▶ **Stated task 1**:
For each statement about the Pakatan Harapan passage, answer yes or no, and quote the exact words of the passage that decide it. (a) By 15th December 2018, 16 MPs had quit UMNO. (b) On 23rd November 2018, the cabinet ratified ICERD. (c) Tun Mahathir spoke at the Bersatu General Assembly on 1st November 2018.
▶ **Stated task 2**:
Answer these questions from the Pakatan Harapan passage:
(a) Which minister's post did Dato Sri Azmin Ali hold?
(b) On what date was the Pakatan Harapan government given a golden opportunity?
(c) Which parties' local leaders do non-Malay constituents no longer need as intermediaries?
▶ **Stated task 3**:
Continue the Pakatan Harapan passage, picking up right after its final sentence.

▶ **Document excerpt**:
Centripetalism put into practice
The changeover from BN to PH have allowed PH elected representatives, government agencies and institutions to depoliticize ethnicity by resolving the people’s problems on cross-ethnic basis. Malay constituents can take their problems directly to their non-Malay PH elected representatives without having to go through the local UMNO division chiefs. The non-Malay constituents similarly can approach their Malay PH elected representatives without having MCA or MIC local leaders as intermediaries. The constituents enjoy the confidence that the matters are resolved on an objective basis and not subject to ethnic interests or considerations.  In this way politicians can take moderate positions that accommodate all ethnic groups and avoid extreme or divisive positions. In the process the politicians gain support from across the ethnic divide. This process is now endangered if ethnic extremists are allowed to take central stage again and the space for moderates diminishes.
          
Patching Up the Tattered Myths
On May 9, the Pakatan Harapan government was given a golden opportunity to restructure the policies putting an end to divisive racial politics. It was a chance of a lifetime to put right the growing inequality of income, wealth and well-being of Malaysians irrespective of race and religion, to enhance social cohesion, provide for all their right to flourish and live the life they value in dignity and restore the nation to its rightful global economic order. It was bought and paid for by the blood, sweat and tears of those who sacrificed their careers, reputation and freedom over 20 years, for some stretching back 40 years or more. 
It is therefore tragic that Tun Mahathir and the Pakatan Harapan government did not fully grasp the opportunity offered. Instead, Tun Mahathir and his administration have stopped at only changing the personalities. They have not gone further to carry out the much-needed reforms. Recent events show, Tun Mahathir does not fully embrace the Pakatan Harapan reform agenda. He has now embarked on a contest to win Malay support from UMNO and PAS by showing that Bersatu is a better champion of Malay rights. In doing so, Tun Mahathir is building a roof of Malay dominance to cover the Pakatan Harapan foundation of multi-racial and multi-cultural beliefs. Tun Mahathir is stitching back and patching up the tattered myths of racial politics. He is resuscitating the old political-economic elite and attracting new ones to come under the Bersatu umbrella. Tun Mahathir is now working to replace UMNO hegemony with a Bersatu hegemony:

·                 On 1st November 2018, Tun Mahathir defended the NEP and its racial preferential programme in opening the Congress on the Future of the Bumiputera and the Nation 2018. He defended the practice of awarding contracts by “direct negotiations” and to continue doing away with meritocracy;

·                 On 1st November 2018, Dato Sri Azmin Ali, the Economic Affairs Minister in his parliament winding-up speech during the debate on the 11th Malaysia Mid-Term Review said that the PH government will continue with the spirit of the NEP and to realize its objectives;

·                 On 23rd November 2018, in the wake of UMNO and PAS objections, the cabinet reversed its decision to ratify the International Convention on the Elimination of Racial Discrimination (ICERD). The decision left Gun Kut, a member of the United Nations committee member monitoring the implementation of ICERD dumbfounded. He says the cabinet decision makes Malaysia to be seen as accepting racial discrimination;

·                 By 15th December 2018, a total of 16 MPs have quit UMNO and Bersatu proposes to accept them into its fold. These defectors have not shown they have changed their political philosophy or shed their UMNO culture;

·                 On 29th December 2018, Tun Mahathir at the Parti Pribumi Bersatu Malaysia’s 2nd General Assembly (the “Bersatu General Assembly”) hammered home the final nail in the coffin of multiracial politics and inclusive policies.

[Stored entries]
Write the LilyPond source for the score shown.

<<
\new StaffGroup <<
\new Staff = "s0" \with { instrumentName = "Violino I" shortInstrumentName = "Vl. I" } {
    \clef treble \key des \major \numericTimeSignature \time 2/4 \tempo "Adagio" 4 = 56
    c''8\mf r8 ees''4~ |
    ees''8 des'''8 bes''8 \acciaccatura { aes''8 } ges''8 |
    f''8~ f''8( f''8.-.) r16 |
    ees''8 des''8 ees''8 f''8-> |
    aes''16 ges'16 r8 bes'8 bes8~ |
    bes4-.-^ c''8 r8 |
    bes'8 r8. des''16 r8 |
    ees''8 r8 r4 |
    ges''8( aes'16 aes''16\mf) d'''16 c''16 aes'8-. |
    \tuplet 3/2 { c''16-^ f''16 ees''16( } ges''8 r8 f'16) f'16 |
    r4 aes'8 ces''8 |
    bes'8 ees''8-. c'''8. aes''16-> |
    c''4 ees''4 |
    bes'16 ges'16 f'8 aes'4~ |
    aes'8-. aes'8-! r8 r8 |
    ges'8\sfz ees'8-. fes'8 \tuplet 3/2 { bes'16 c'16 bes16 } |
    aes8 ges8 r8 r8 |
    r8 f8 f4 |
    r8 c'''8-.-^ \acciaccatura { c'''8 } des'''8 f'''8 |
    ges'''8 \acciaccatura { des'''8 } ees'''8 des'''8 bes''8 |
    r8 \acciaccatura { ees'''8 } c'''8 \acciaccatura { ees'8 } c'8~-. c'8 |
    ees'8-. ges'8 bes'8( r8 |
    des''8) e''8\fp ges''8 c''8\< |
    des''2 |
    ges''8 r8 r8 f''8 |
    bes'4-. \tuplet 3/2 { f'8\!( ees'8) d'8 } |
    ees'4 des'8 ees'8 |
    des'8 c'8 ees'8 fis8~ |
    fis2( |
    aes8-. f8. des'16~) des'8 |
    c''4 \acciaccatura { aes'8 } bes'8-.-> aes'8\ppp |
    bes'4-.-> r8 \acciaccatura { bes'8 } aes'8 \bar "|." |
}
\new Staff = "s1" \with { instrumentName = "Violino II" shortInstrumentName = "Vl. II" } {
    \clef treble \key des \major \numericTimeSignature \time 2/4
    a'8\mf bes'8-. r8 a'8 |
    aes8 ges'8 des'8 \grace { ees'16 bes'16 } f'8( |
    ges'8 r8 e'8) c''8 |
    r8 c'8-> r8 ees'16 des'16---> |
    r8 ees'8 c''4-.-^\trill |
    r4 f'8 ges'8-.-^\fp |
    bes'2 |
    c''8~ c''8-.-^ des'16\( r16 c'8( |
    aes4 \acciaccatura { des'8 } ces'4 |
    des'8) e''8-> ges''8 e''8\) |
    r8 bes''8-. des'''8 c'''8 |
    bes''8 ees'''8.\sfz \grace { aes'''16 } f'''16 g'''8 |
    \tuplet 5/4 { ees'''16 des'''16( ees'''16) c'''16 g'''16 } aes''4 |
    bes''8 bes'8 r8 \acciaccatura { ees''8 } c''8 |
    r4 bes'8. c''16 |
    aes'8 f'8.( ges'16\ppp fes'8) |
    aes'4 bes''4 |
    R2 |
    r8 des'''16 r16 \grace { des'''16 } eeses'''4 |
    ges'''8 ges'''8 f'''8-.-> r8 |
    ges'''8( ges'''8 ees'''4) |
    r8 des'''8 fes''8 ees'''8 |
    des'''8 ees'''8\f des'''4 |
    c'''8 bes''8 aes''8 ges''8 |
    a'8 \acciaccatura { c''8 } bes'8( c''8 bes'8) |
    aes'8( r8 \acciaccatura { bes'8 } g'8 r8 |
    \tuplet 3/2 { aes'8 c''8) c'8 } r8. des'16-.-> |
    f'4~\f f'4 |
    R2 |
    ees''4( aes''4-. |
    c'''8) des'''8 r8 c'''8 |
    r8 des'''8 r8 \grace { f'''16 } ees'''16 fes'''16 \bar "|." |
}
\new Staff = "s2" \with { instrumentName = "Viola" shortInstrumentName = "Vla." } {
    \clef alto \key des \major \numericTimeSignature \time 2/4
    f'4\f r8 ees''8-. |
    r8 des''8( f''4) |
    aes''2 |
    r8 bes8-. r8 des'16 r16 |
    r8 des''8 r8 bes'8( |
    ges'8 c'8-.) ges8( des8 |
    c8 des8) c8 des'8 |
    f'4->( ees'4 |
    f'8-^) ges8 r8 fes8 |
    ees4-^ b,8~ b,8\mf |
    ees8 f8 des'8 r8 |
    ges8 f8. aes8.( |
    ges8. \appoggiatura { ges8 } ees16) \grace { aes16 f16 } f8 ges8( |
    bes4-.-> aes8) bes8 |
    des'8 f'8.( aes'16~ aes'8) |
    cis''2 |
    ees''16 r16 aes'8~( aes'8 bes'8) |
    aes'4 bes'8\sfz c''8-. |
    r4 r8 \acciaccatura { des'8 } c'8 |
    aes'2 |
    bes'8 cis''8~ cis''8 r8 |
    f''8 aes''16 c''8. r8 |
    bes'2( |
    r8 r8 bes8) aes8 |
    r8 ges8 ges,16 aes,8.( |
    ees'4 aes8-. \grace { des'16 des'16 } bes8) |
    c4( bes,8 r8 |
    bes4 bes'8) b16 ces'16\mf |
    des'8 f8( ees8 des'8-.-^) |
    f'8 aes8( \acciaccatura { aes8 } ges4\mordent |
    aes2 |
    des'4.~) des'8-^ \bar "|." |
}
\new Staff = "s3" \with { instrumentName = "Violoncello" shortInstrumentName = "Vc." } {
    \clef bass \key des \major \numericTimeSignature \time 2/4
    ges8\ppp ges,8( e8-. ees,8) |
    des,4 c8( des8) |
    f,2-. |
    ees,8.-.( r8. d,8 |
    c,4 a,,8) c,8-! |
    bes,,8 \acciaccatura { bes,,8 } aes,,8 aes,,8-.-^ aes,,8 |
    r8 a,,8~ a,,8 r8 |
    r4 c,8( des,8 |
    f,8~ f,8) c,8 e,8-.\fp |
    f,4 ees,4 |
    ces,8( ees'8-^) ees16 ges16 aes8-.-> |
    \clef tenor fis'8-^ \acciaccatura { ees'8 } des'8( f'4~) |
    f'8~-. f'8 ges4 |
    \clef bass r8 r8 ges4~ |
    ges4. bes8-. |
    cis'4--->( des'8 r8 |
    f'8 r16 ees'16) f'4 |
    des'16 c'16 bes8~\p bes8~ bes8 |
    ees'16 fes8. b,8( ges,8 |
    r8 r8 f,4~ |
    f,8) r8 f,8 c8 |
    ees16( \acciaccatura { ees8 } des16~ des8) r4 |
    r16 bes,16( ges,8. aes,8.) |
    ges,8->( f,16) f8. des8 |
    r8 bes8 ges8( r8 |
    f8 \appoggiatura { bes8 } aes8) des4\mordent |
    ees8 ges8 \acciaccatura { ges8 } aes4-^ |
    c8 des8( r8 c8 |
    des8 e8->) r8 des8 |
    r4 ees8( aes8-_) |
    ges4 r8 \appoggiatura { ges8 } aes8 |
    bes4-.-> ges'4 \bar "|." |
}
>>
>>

▶ **Written response 1**:
(a) Yes: "By 15th December 2018, a total of 16 MPs have quit UMNO"
(b) No: "the cabinet reversed its decision to ratify the International Convention on the Elimination of Racial Discrimination (ICERD)"
(c) No: "On 29th December 2018, Tun Mahathir at the Parti Pribumi Bersatu Malaysia’s 2nd General Assembly"

▶ **Written response 2**:
(a) Economic Affairs Minister
(b) May 9
(c) MCA or MIC

▶ **Written response 3**:
Tun Mahathir in his speech at the Bersatu General Assembly said the time has not yet come for multiracial political parties. Tun Mahathir reprised Malay fears of the other ethnic groups. He reminded the Malays that they would be left behind economically by the other races in their own motherland. He said the Malays need to hold on to political power to save their race. To retain their freedom. To do so, they have to unite behind Bersatu. They have to ensure the government is led by a Malay dominant party. The Malays need to sacrifice themselves for the greater good of their race and for their children’s future such as he is prepared to do, even to the extent of being called a racist.

Although, Tun Mahathir is asking the Malays to march to the beat of a different drummer, he is nevertheless, using the same ethno-nationalist drums beating out the same sounds of “blood and soil” that UMNO uses. In fact, Tun Mahathir pointed out in his speech, Bersatu is the UMNO of 2003.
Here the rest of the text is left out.